When it comes to body image issues and pregnancy, I am more fortunate than most. Some people experience much worse feelings, and some avoid trying to get pregnant because they fear their eating disorder may come back with a vengeance. I’m grateful my disease didn’t stand in the way of wanting to start a family. If I didn’t have some recovery, it very well could have. In November of 2018, we welcomed our firstborn, a healthy baby boy named Logan.
Learning from my first pregnancy
I am now 36 weeks pregnant with another baby boy. When we found out we were pregnant, I told my husband, “this time, it will be different. I know any changes to my body only lead to something special and wonderful, and I bounced back the first time, I can do it again.” Even with this insight, I was wrong. My husband begrudgingly gave me back his oversized sweatshirts, I have repeatedly asked the doctor if I’m gaining too much weight, and I constantly fight the urge to weigh myself or try to control my food.
Again, thank God I have enough recovery to not let my disease run rampant during this time and not act out on any of my inclinations to binge or restrict my food. I’ve exercised throughout both my pregnancies, but in a healthy, loving way.
My story isn’t rare or uncommon, while I haven’t seen any pregnancy-specific statistics, according to the National Association of Anorexia Nervosa and Associated Disorders (ANAD), at least 30 million people of all ages suffer from an eating disorder in the United States. I know other people experience similar thoughts and feelings, and in some cases, their experience maybe even worse than mine.
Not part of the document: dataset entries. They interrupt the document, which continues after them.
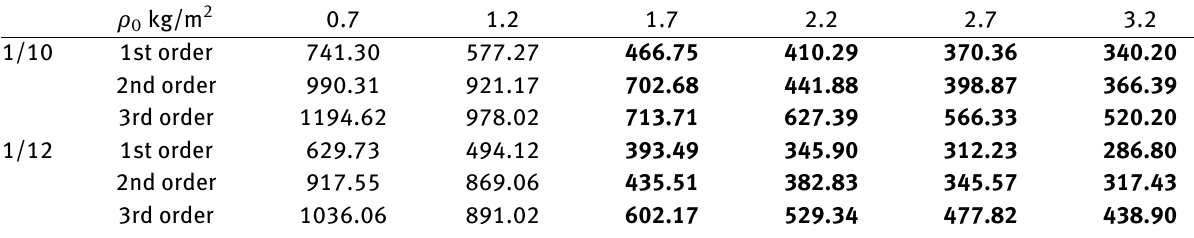
Table 8: The natural frequencies (rad/s) of analytical solutions under different material densities and rise span ratios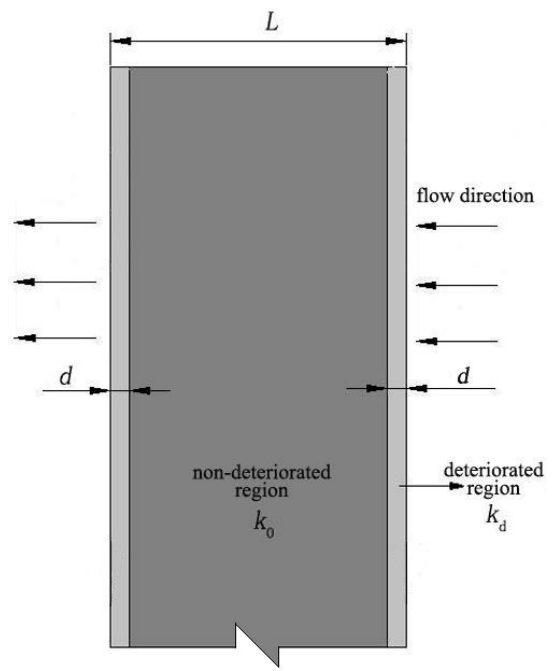
Figure 16. Deterioration of the diaphragm wall.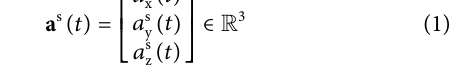
(cid:129) Sensor free linear accelerations in the sensor frames ( R R R R left , head and back ). (cid:129)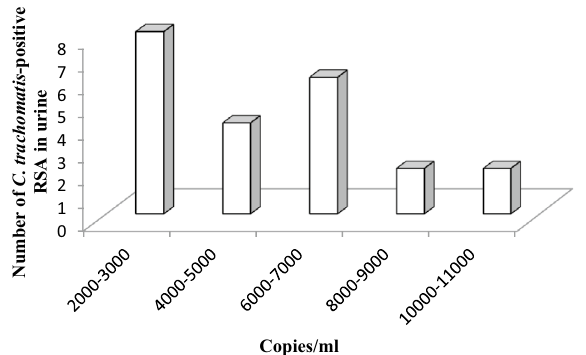
Figure 1. Distribution of Chlamydia trachomatis DNA load in urine samples of Group I patients by MOMP gene qRT-PCR. RSA Recurrent spontaneous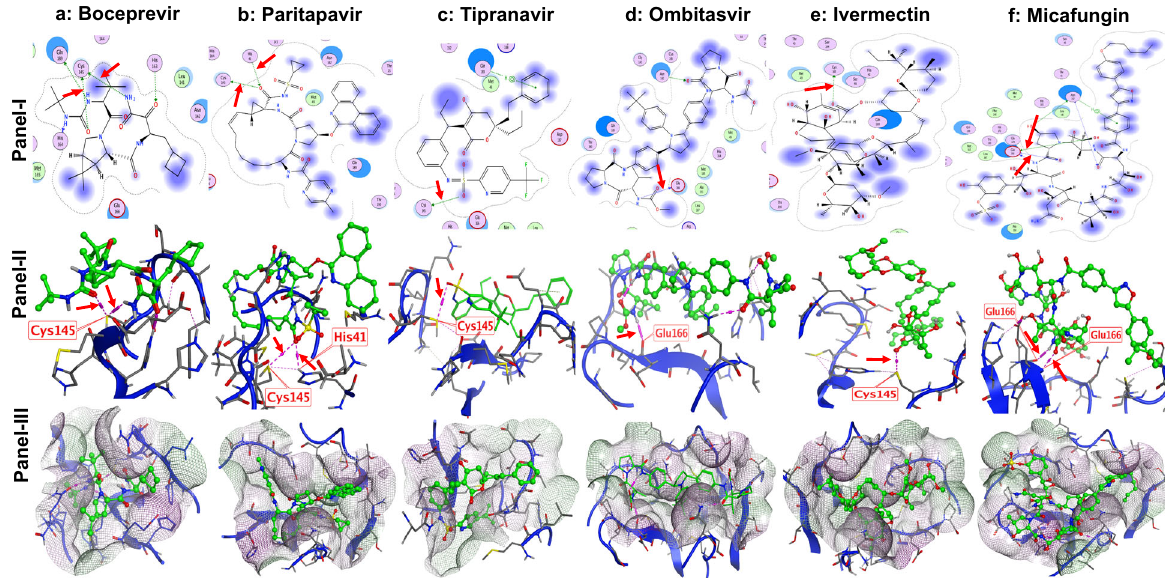
Fig. 6 Structural analysis and interaction of the potential inhibitors with SARS-CoV-2 3CLpro enzyme. Inhibitors were docked with active site of 3CLpro protein. Panel-I: ligand interaction map. Panel-II: interaction of inhibitors speci fi c amino acids of 3CLpro at active site. Panel-III: lipophilic cavity of active site with drugs interacting with speci fi c amino acids. Boceprevir ( a ), partapravir ( b ), tipranavir ( c ), ombitasvir ( d ), ivermectin ( e ), and micafungin ( f ) are arranged in columns for comparison. Drugs are represented in green color with ball and stick model. Arrows indicate the C – H, N – H, and C – O bonds between drugs and with Cys 145 , His 41 , and Glu 166 residues since they are essential for the enzymatic activity of 3CLpro enzyme. However, we also observed the drugs interacting with neighboring amino acid residues.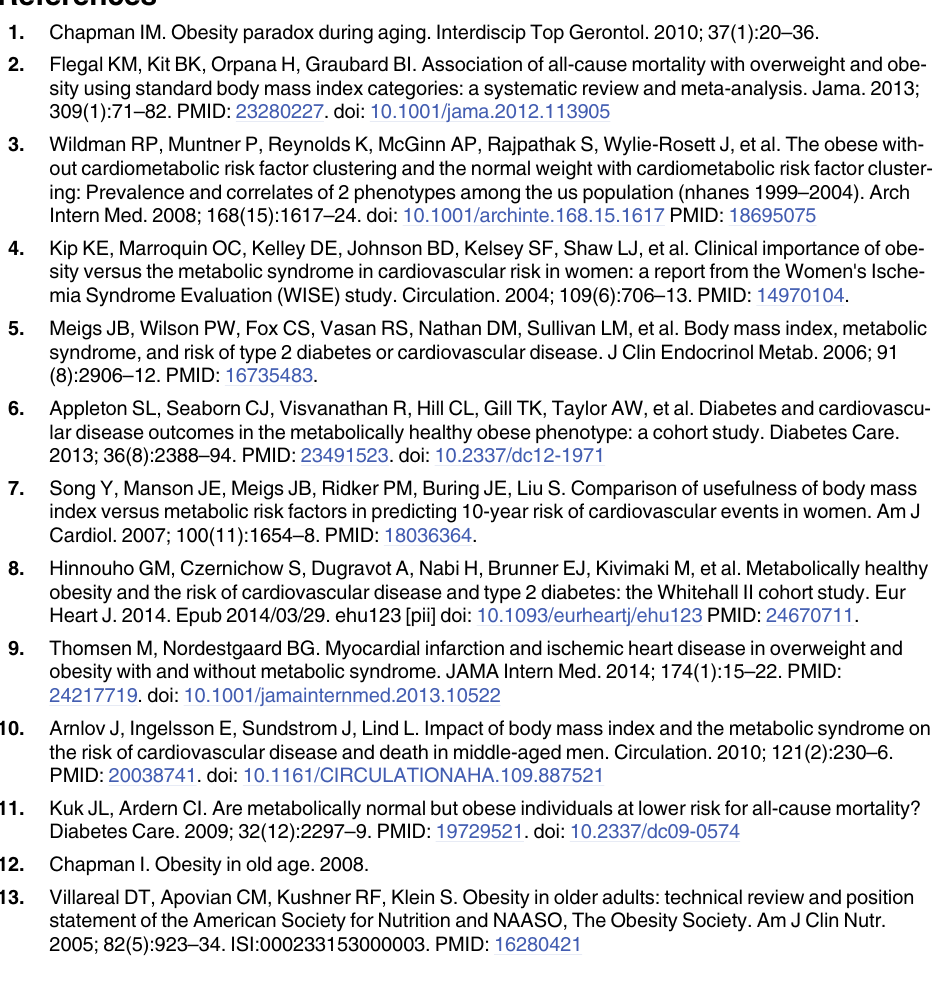
S5 Table. Associations of one, two, three, four, or five components of the metabolic syn- drome with cardiovascular disease. Hazard ratios and 95%confidence intervals are presented for the multivariable model adjusted for age, gender, smoking, cholesterol, treatment for hyper- lipidemia, estimated glomerular filtration rate (GFR), alcohol, physical activity, and education.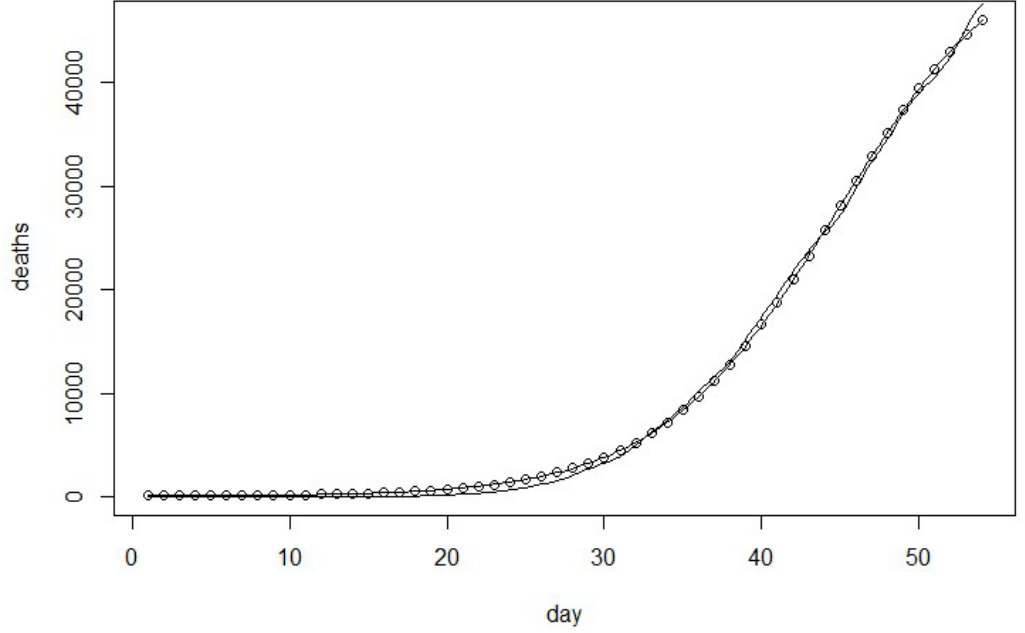
Figure 1. The estimated cumulative number of deaths vs. actual death data from Model 1.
Sometimes I get angry at my eating disorder for robbing me of the joy I should experience during this time, but I’m also grateful for my recovery because I wouldn’t have any of this if I hadn’t found help and managed to get healthy enough to be able to have children.
How Do You Deal With Body Image Issues in Pregnancy?
If there’s one thing this blog post is not, it’s a how-to article. The truth is, the answer to the question, how do you deal with body image issues in pregnancy is one day at a time, imperfectly, and with love and support. Just like recovering from an eating disorder, get a supportive squad around you and don’t try to go it alone. I think some of the things I mentioned above have definitely helped: let the doctor know your history and try not to weigh yourself obsessively. Be open and honest with your partner, you will need their support now, more than ever. Is there a definitive, end-all-be-all solution to body image issues during pregnancy? If there is, I certainly haven’t found it!
Related article: How the Heck Do You Start Loving Your Mom Bod?
I will probably always obsess about my weight and my body in some capacity, but I’m so grateful that the volume has been turned down significantly so that I can enjoy a normal life and experience the joy of having a baby and being a mother. For anyone who needs to hear this, because I know I do, remember this: when you hold your baby for the first time, you will instantly forget all of the negativity; from hating your pregnant body to the pain of contractions and pushing.
Keeping perspective on what matters most in my life
Between the self-judgment and body shaming, let’s try to remember that the human body is amazing and childbirth is an absolute miracle. Although my eating disorder may try to convince me otherwise, I am so grateful to my body and everything it’s capable of. And baby boy, even though I may not always want to show off my bump, I already love you and I cannot wait to meet you.